The meeting, held at Harvard Medical School in Boston last month, was behind doors not because they're evil, necessarily. The plan, now published in journal Science, was simply under embargo.
AUT chemistry professor Allan Blackman told Paul Henry this morning it wasn't a good look, but a necessary one.
"There's obviously the feeling there's something to hide or something to be worried about, and really there's not."
Researchers have already managed to create simple DNA sequences for viruses and bacteria, reports Science, and next year a group hopes to have created a fully synthetic form of yeast.
That project requires the construction of 10 million base pairs of biological compounds, while the human genome has 3 billion.
"The order in which they come determines what we are -- absolutely everything," says Prof Blackman.
Called the Human Genome Project-Write (HGP-Write), the proposal comes 12 years after the completion of the original Human Genome Project, which sequenced human DNA.
"It was biology's first genome-scale project, and at the time was considered controversial by some. Now it is recognised as one of the great feats of exploration, one that has revolutionised science and medicine," the proposal reads.
The researchers want $144 million to launch the project, and expect the total cost would "likely be less" than the $4 billion the original project cost.
Even if they're unsuccessful in building a synthetic human genome, it's expected the effort should reduce the cost of genetic engineering and testing by 1000-fold.
In 2006 it cost $20 million to create a draft-quality human genome sequence. It's now about $2000 and falling rapidly.

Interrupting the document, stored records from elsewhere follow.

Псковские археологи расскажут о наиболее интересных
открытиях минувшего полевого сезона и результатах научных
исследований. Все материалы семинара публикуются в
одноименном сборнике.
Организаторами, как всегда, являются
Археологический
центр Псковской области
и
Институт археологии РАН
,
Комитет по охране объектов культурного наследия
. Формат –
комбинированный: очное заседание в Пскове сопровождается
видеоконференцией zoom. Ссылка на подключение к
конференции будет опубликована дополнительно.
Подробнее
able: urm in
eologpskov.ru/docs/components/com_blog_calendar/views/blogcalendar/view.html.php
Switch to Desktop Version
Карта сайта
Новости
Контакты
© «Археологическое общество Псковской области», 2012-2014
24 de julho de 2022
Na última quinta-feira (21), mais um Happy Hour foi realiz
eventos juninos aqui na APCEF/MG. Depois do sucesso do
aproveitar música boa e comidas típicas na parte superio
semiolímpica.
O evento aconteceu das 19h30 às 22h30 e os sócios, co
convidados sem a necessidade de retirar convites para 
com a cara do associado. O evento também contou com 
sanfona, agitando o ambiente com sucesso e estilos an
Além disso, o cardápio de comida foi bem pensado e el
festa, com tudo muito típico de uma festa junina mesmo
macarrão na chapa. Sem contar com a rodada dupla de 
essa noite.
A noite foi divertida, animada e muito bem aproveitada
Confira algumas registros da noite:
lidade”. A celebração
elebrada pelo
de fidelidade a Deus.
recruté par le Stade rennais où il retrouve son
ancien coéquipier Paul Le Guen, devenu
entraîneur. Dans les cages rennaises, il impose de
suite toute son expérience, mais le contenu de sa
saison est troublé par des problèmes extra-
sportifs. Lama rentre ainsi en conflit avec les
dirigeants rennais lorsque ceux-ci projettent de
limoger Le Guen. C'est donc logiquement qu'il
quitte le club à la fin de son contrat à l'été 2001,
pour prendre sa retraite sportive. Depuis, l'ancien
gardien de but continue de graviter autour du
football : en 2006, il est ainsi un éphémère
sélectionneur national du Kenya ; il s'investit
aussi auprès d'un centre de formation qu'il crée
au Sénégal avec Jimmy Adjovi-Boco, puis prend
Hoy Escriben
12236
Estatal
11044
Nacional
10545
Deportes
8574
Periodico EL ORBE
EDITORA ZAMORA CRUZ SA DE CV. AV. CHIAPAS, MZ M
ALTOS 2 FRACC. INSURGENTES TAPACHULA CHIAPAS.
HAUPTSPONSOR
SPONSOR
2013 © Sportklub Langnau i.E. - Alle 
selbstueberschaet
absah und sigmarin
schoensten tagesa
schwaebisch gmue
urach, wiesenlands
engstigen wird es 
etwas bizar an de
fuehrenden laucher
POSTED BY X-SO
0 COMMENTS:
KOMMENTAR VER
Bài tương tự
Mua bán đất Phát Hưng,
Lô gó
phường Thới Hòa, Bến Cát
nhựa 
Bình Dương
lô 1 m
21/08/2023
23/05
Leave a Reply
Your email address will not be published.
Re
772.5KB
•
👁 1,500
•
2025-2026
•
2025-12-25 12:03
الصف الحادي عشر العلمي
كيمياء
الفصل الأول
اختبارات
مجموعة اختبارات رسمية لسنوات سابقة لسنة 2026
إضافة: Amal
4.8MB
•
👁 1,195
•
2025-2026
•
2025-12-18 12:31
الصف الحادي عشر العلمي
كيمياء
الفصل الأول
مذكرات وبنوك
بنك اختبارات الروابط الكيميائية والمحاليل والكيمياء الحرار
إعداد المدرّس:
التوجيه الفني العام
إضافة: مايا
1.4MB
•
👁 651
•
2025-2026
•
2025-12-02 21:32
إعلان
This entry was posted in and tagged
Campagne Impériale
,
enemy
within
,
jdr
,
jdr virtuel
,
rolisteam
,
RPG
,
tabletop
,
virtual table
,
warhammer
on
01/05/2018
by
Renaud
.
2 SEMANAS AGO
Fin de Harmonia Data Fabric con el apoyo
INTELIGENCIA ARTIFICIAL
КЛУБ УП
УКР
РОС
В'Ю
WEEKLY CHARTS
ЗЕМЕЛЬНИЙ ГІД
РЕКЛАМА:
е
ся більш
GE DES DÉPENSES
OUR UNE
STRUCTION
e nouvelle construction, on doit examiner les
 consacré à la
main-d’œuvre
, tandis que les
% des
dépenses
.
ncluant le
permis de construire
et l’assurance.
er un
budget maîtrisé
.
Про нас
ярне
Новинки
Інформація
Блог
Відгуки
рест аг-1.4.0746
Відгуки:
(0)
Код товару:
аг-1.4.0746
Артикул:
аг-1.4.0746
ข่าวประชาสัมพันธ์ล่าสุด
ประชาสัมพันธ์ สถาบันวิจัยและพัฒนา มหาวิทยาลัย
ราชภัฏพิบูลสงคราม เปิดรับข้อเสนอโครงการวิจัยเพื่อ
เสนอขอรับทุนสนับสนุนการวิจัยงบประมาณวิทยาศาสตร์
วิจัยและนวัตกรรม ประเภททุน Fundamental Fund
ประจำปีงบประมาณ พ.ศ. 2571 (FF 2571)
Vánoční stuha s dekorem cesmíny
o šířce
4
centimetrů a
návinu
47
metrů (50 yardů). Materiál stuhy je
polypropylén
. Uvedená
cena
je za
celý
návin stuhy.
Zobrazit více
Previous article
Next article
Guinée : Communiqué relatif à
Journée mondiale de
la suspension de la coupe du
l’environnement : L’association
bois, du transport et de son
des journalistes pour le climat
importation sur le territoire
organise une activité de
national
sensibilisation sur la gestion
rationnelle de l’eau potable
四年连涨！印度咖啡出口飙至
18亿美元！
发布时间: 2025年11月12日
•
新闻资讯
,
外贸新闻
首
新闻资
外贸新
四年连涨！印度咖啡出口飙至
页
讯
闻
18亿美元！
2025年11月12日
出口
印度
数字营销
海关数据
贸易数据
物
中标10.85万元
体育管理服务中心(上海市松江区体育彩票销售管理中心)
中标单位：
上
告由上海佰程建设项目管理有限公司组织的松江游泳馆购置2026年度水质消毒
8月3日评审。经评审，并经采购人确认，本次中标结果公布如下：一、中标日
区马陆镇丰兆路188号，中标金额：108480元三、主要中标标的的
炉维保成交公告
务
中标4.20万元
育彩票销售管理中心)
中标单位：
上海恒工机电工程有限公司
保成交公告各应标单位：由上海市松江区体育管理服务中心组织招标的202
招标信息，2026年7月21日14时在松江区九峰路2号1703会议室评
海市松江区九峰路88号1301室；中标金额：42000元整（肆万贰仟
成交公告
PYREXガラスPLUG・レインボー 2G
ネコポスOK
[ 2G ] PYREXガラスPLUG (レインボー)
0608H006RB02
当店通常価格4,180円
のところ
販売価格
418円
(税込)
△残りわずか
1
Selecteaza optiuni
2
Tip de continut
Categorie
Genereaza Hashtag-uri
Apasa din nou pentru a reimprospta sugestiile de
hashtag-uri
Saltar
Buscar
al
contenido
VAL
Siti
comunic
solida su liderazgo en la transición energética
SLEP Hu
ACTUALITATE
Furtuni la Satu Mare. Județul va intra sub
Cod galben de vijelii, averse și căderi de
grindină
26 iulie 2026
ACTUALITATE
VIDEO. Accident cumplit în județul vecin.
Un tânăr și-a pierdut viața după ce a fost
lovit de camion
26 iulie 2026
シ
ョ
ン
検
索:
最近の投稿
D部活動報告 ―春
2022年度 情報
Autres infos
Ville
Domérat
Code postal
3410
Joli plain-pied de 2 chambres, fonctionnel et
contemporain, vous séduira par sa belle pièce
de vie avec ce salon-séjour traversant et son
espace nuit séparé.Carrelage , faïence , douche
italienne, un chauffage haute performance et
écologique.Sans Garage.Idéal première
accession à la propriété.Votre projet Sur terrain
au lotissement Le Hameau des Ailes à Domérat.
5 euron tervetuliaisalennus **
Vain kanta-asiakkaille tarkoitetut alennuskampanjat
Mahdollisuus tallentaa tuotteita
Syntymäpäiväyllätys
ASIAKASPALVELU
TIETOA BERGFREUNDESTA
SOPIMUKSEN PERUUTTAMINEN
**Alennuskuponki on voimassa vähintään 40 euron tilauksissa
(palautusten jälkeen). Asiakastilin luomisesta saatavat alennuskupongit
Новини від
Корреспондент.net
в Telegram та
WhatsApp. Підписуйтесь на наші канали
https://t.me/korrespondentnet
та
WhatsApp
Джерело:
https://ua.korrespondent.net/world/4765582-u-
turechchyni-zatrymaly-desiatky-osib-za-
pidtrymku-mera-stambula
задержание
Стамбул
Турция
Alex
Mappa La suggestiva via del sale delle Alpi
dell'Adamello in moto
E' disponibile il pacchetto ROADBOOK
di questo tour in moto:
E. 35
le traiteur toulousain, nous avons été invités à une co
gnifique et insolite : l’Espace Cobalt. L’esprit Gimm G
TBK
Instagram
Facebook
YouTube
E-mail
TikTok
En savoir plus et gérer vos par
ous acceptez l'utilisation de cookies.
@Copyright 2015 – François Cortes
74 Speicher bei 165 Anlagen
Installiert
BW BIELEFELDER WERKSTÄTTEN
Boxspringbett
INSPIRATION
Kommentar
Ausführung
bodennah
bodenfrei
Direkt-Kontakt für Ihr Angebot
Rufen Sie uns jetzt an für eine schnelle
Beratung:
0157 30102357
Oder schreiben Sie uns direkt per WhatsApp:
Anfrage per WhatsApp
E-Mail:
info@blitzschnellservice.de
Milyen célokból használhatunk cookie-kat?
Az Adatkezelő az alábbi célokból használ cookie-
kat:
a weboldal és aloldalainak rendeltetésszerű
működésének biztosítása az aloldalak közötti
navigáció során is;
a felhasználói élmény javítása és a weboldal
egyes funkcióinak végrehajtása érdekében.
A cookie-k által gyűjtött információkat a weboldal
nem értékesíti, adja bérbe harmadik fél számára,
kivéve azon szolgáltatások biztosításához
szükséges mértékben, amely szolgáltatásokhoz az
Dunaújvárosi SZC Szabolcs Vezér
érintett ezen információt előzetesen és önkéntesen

"HGP-Write could also facilitate biological engineering of many organisms, accelerating research and development across a broad spectrum of life sciences and supporting basic research and development of new bio-based therapies, vaccines, materials, energy sources, disease vector control, and nutrition," the proposal claims.
But don't go expecting designer babies just yet.
"There's still so much we don't know about the human genome… we don't necessarily know what every little bit of DNA does," says Prof Blackman. "There's a hell of a lot of water that's got to flow under the bridge until we get to that stage."
The project is also bound to raise ethical concerns, but Prof Blackman says they will be quickly forgotten if it achieves its goal.
"The same objections were raised way back in 1978 when the first test-tube baby was born, and look at what IVF has done for the planet -- it has made so many people around the world [happy], it's changed their lives."